_Document excerpt_
☆ ☆ ☆ ☆ ☆ ☆ ☆

Maxwell : Nextflow using apache ignite
Created by Frank Schluenzen on Jan 26, 2020 22:35
The job submission script
A sample submission script could look like this:
#!/bin/bash
#SBATCH --time=0-02:00:00
#SBATCH --nodes=4
#SBATCH --partition=upex
#SBATCH --job-name=nextflow-ignite-single-nodes-4-280
#SBATCH --dependency=singleton
#SBATCH --output=nextflow-ignite-single-nodes-4-280.out
#SBATCH --tasks-per-node=1
#SBATCH --constraint=Gold-6240
export LD_PRELOAD=""
export NXF_VER=19.09.0-edge
export NXF_CLUSTER_SEED=$(shuf -i 0-16777216 -n 1)
export NXF_ANSI_LOG=false
export NXF_ANSI_SUMMARY=false
rm -rf .nextflow* $HOME/.nextflow* work outdir/*
rm -rf procdir; mkdir -p procdir
source /etc/profile.d/modules.sh
module load mpi/openmpi-x86_64
module load crystfel
report="${SLURM_JOB_NAME}.report.html"
num_images=$(ls -1 /beegfs/desy/group/it/ReferenceData/cxidb/ID-21/cxidb-21-run01[34]*/data1/LCLS*.h5 | wc -l)
URL="https://desycloud.desy.de/remote.php/webdav/Maxwell/nextflow/${SLURM_JOB_NAME}-${SLURM_JOB_ID}"

☆ ☆ ☆ ☆ ☆ ☆ ☆

_Information supplied_
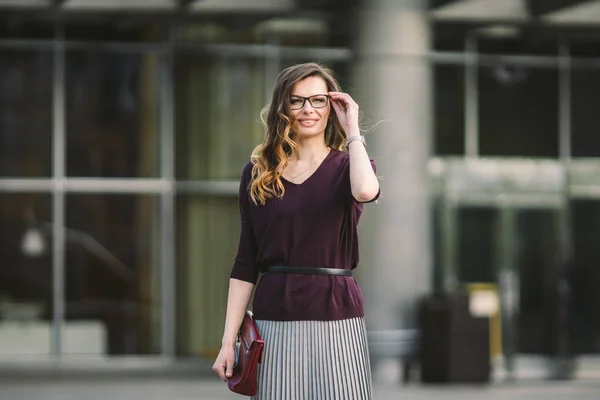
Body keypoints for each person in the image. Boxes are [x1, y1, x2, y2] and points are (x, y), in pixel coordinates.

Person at [212, 62, 380, 399]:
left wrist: (353, 130)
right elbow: (246, 261)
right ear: (282, 108)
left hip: (338, 313)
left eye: (318, 101)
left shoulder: (350, 165)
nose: (308, 110)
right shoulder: (258, 173)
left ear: (332, 107)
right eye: (296, 101)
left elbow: (365, 191)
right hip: (275, 314)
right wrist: (228, 340)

☆ ☆ ☆ ☆ ☆ ☆ ☆

_Problem details_
Continue the Nextflow submission script from its last line. The entries have no connection to the Nextflow submission script.

_Task answer_
# process each image individually
np=1
ls -1 /beegfs/desy/group/it/ReferenceData/cxidb/ID-21/cxidb-21-run01[34]*/data1/LCLS*.h5 > procdir/files.to.process
splitlines=$(( $(cat procdir/files.to.process | wc -l) / $np ))
#
# Run workflow
#
start=`date +%s`
startdate=`date`
# start one ignite process per node
mpirun --pernode /software/workflows/nextflow/bin/nextflow run indexamajig.nf.single --in '/beegfs/desy/group/it/ReferenceData/cxidb/ID-21/cxidb-21-run01[34]*/data1/LCLS*.h5' -with-mpi -with-report $report
enddate=`date`
end=`date +%s`
runtime=$((end-start))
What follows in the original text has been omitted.